Low budget marriages popular among JK Gujjars

Low budget marriages popular among JK Gujjars

In this budget they organise all social rituals and host three dinners or lunch for relatives and friends on the occasion of Teel, Nehari and Meeal–the main rites of tribal marriage.

At a time when expenditure on marriage ceremonies has touched back-breaking levels in the state, there are some communities that continue to keep tab on spending and elicit more gaiety from the wedding functions.

About 88 percent nomad Gujjars-Bakerwals of Jammu and Kashmir spend up to Rs 50,000 on a marriage ceremony, revealed a new study conducted by Tribal Research and Cultural Foundation (TRCF)- an organisation of the communities.

In this budget they organise all social rituals and host three dinners or lunch for relatives and friends on the occasion of Teel, Nehari and Meeal–the main rites of tribal marriage, the study said.

The other 12 percent nomads spend up to Rs 1 lakh on a wedding and they call it as a Bado Biya- the grand marriage.

The TRCF, while releasing the gist of the study, stated that total 100 nomads comprising of Banhara and Bakerwal-Gujjar families residing in different parts of the state were sampled to prepare the data which is highly surprising in many ways.

The study reveals that in the Rs 50,000-marriage budget, they spend Rs 10,000 to purchase new clothes, footwear and ornaments/jewelry mainly made of silver or gold.

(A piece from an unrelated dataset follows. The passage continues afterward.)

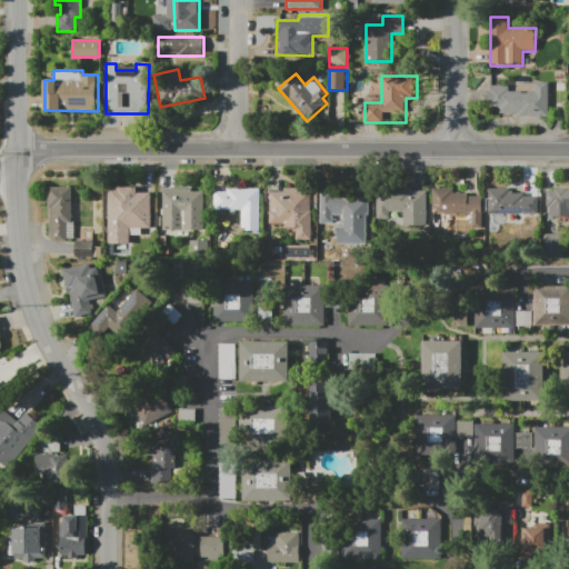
[(519,117),(519,113),(498,113),(498,109),(489,109),(489,86),(510,86),(510,90),(535,90),(535,81),(549,81),(549,117),(519,117)]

They arrange three dinners in Rs 30,000. In Banhara Gujjars’ marriage, they cook rice and serve the same with ghee and Shakar (a type of sugar).

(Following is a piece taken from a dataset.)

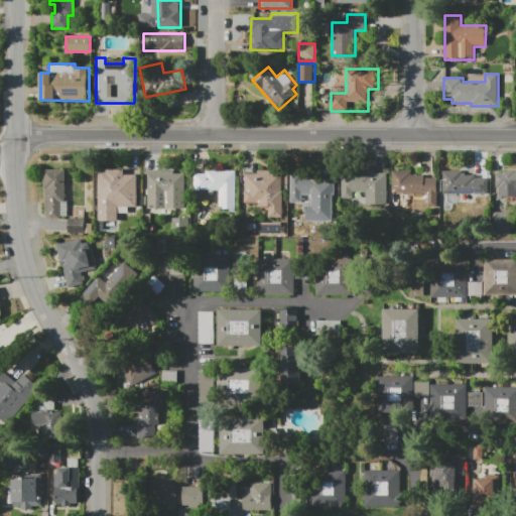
[(42,167),(68,167),(68,217),(63,217),(63,219),(42,219),(42,167)]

A dowry of Rs 5000 to the bride includes a box, light bedding, a few kitchen utensils and other essentials of tribal migrations, the study said.

They fix just Rs 5000 to 10,000 as “Mehar”- which is a religious binding and give gifts like buffalos, cows, sheep, goats or a camel to the bride on her entry to groom’s house, revealed the study.

The Gujjars constitute 20 percent of the 1.25 crore population of the State and around 40 percent of Gujjar-Bakerwals practice nomadic or semi-nomadic way of life.

About 78 percent Gujjars oppose “Kharchi” system, popular among some nomads wherein the groom’s family pays full costs of wedding spent by bride’s family, by terming it un-Islamic, the study informed.

About 5 to 10 percent marriages among Gujjars are arranged in hurry by ‘Kadho’ or ‘Adhaloo’ in Gojri wherein a choice girl (unmarried) or woman (married) is ‘abducted’ with her consent for marriage, the study said, adding, about 42 percent Gujjars favour ‘Kadho’, considering it a matter of heroism and valour to marry a choice woman. However, 39 percent said it is anti-social while the rest preferred silence over the issue.

On polygamy, 62 percent nomads favoured marrying to two women to generate human resources to run daily tribal affairs while as around 18 percent supported marrying three to six or more women, the study added.

About 89 percent Gujjars arrange first marriage of their children at the age of 14 to 18. Around 72 percent girls got engaged to boys in relation at the time of birth or at the age of 6, the study said.

In 91 percent Gujjar weddings, around 200 to 300 guests were invited. The interference of “Muqadam”–the tribal headman in Gujjar marriages has declined by 71 percent and the crimes related to marriage issues have gone down during last 30 years by 82 percent. No one among nomad Gujjars is allowed to remain unmarried for whole life, the study added.